Monday, August 15, 2011

The Tropopause

One reason it's hard to argue with conservatives is that they mostly just can't do the arithmetic. Here is a global warming denialist argument I have been hearing: Venus is so much warmer than Earth not because it has all the CO2 but because it has such a thick atmosphere - about 90 Earth atmospheres worth. This fact alone, it is claimed, means the surface temperature needs to be warmer.

Like Earth, Venus has a tropopause, that is, the temperature decreases as you go up from the surface in a more or less steady way until you get to a point where it starts increasing again - the tropopause.. The denialo-argument says that because the atmosphere is so much thicker, the temperature has to decrease a lot more on the way up to that tropopause. That part is sort of true. The claim that this doesn't have anything to do with CO2 is totally bogus.

Remember that the tropopause is a colder region sitting above one warmer region and below another. That is not a thermodynamically stable arrangement. Why does a planet have a tropause at all anyway?
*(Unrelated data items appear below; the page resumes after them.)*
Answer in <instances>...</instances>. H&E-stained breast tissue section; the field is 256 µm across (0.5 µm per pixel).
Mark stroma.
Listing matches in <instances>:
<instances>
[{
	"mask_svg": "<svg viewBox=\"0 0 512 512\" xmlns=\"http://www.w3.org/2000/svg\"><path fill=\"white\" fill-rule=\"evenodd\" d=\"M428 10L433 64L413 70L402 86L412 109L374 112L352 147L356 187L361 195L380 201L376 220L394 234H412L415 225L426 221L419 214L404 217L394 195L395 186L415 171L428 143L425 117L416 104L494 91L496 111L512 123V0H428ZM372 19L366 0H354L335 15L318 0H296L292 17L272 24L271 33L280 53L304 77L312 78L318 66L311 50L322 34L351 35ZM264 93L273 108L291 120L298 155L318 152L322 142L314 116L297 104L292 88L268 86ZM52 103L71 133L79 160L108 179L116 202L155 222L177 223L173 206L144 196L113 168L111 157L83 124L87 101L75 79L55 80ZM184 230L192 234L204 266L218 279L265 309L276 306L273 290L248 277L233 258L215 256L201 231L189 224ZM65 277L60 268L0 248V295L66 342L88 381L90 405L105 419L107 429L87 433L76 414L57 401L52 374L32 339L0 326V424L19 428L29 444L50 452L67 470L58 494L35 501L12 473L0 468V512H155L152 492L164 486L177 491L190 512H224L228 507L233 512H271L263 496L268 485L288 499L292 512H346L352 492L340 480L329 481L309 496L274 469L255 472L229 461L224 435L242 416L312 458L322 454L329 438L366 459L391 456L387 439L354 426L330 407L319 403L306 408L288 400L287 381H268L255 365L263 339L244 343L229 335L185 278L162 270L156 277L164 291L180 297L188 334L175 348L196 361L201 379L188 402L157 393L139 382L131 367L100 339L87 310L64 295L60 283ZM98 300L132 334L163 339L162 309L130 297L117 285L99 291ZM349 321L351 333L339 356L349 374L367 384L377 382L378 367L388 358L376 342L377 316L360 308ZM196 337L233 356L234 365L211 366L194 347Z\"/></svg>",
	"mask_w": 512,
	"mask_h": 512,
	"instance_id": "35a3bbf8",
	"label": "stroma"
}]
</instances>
The first point is that the tropause is a side effect of greenhouse gases in the atmosphere - it wouldn't exist on a planet with a purely transparent atmosphere. Two competitive processes exist for transporting heat from the surface up to space - radiation and convection. Convection can only occur if a parcel of air transported upward expands enough to be lighter than the air above it - when either its sensible or latent heat content will make it warmer than its surroundings in the elevated state.

This condition does not occur when the atmosphere is radiatively thin - radiation transports away any excess heat before it can build up enough below to support convection. The tropopause occurs where the atmospheric opacity at infrared wavelengths becomes small enough for heat to escape rapidly to space. It's that refrigerator above that powers convection from the heater below. In Earth's atmosphere, most of the opacity comes from water vapor and clouds, with a boost from CO2. For Venus it comes mostly from CO2. It's the thickness of the CO2 in the Venusan atmosphere that makes it infrared opague and consequently infernally hot. If it had 90 atmospheres of nitrogen instead of carbon dioxide, things would be very different - and much cooler.